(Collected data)
____
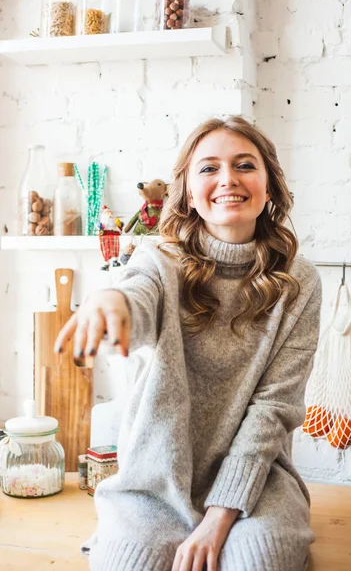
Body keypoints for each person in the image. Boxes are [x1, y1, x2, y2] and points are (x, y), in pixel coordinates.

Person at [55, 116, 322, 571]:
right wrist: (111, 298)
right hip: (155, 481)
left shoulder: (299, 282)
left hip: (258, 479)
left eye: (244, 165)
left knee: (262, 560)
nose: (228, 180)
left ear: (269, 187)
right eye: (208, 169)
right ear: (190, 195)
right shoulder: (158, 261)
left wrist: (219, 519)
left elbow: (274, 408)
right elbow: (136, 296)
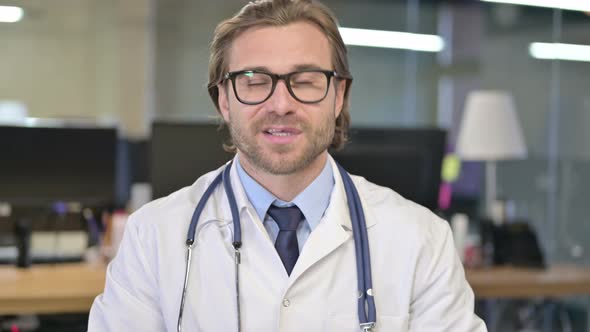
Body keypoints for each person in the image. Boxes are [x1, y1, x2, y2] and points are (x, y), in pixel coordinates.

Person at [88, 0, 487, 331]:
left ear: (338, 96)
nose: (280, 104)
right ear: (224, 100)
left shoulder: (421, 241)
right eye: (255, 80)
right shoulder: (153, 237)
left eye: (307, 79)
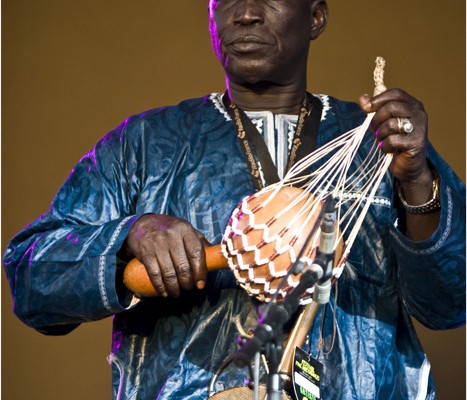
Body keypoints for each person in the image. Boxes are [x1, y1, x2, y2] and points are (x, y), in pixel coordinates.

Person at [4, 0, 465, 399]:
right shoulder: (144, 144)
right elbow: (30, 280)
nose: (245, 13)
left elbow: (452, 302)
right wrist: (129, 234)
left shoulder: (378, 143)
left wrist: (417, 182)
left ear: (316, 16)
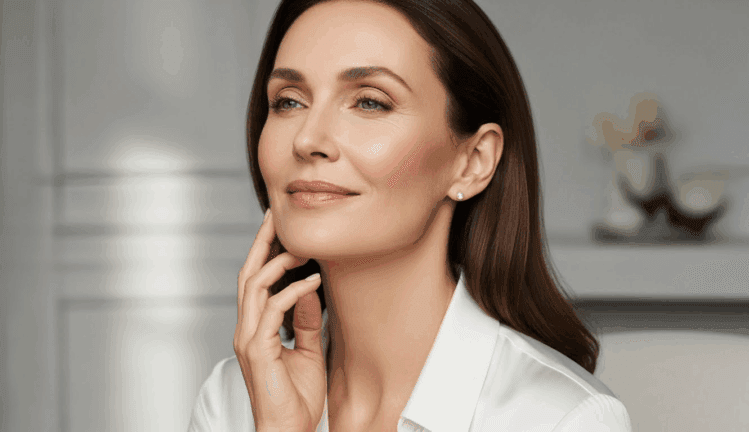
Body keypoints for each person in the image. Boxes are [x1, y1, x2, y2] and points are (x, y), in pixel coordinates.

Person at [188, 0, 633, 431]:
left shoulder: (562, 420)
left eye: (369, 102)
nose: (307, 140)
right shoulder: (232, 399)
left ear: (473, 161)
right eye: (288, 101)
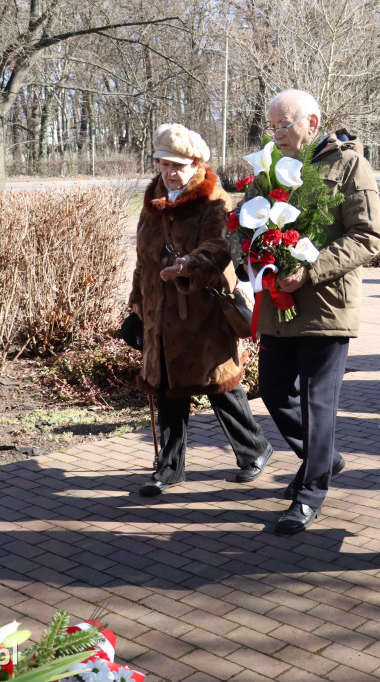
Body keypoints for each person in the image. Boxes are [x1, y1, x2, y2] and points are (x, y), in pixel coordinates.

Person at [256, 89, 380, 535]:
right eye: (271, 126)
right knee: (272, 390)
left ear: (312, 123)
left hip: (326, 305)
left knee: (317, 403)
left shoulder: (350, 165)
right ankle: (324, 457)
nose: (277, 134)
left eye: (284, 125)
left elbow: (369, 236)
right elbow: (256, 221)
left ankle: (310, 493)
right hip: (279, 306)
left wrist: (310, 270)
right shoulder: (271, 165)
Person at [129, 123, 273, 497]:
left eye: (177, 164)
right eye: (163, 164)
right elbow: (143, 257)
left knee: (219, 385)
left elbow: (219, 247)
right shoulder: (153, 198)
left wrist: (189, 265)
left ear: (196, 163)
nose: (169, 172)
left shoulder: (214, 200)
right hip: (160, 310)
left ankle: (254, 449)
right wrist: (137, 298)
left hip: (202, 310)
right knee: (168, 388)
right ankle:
____
▶ **Work request**
Skip the pictures and transcribe the rest of the records exactly.

▶ **Finished exercise**
Body keypoints for each person in the image. Boxes are [x1, y1, x2, y2] and points are (x, y), in pixel coordinates.

Person at [55, 116, 322, 571]:
right wrist: (111, 298)
right hip: (155, 481)
left shoulder: (299, 282)
left hip: (258, 479)
left eye: (244, 165)
left knee: (262, 560)
nose: (228, 180)
left ear: (269, 187)
right eye: (208, 169)
right ear: (190, 195)
right shoulder: (158, 261)
left wrist: (219, 519)
left elbow: (274, 408)
right elbow: (136, 296)
Body keypoints for each person in the image. Boxes are [x1, y1, x2, y2] and points are (x, y), in pixel coordinates.

Person at [88, 0, 487, 331]:
left ear: (338, 96)
nose: (280, 104)
right ear: (224, 100)
left shoulder: (421, 241)
right eye: (255, 80)
right shoulder: (153, 237)
left eye: (307, 79)
Body keypoints for each person in the image. Boxes are [x1, y1, x2, y2] and points are (x, y), in pixel coordinates.

Person at [4, 0, 465, 399]:
right shoulder: (144, 144)
right elbow: (30, 280)
nose: (245, 13)
left elbow: (452, 302)
right wrist: (129, 234)
left shoulder: (378, 143)
left wrist: (417, 182)
left ear: (316, 16)
Body keypoints for each person in the image. Boxes are [x1, y1, x2, y2] and points are (x, y), in pixel coordinates.

Person at [188, 0, 633, 431]:
left shoulder: (562, 420)
left eye: (369, 102)
nose: (307, 140)
right shoulder: (232, 399)
left ear: (473, 161)
right eye: (288, 101)
Body keypoints for each person in the image. Boxes are [x1, y1, x2, y2] and points are (x, y), in pixel coordinates.

Person at [256, 89, 380, 535]:
right eye: (271, 126)
right knee: (272, 390)
left ear: (312, 123)
left hip: (326, 305)
left knee: (317, 403)
left shoulder: (350, 165)
right ankle: (324, 457)
nose: (277, 134)
left eye: (284, 125)
left elbow: (369, 236)
right elbow: (256, 221)
left ankle: (310, 493)
right hip: (279, 306)
left wrist: (310, 270)
right shoulder: (271, 165)
Person at [129, 123, 273, 497]:
left eye: (177, 164)
right eye: (163, 164)
right elbow: (143, 257)
left knee: (219, 385)
left elbow: (219, 247)
right shoulder: (153, 198)
left wrist: (189, 265)
left ear: (196, 163)
nose: (169, 172)
left shoulder: (214, 200)
right hip: (160, 310)
left ankle: (254, 449)
right wrist: (137, 298)
left hip: (202, 310)
right knee: (168, 388)
right ankle:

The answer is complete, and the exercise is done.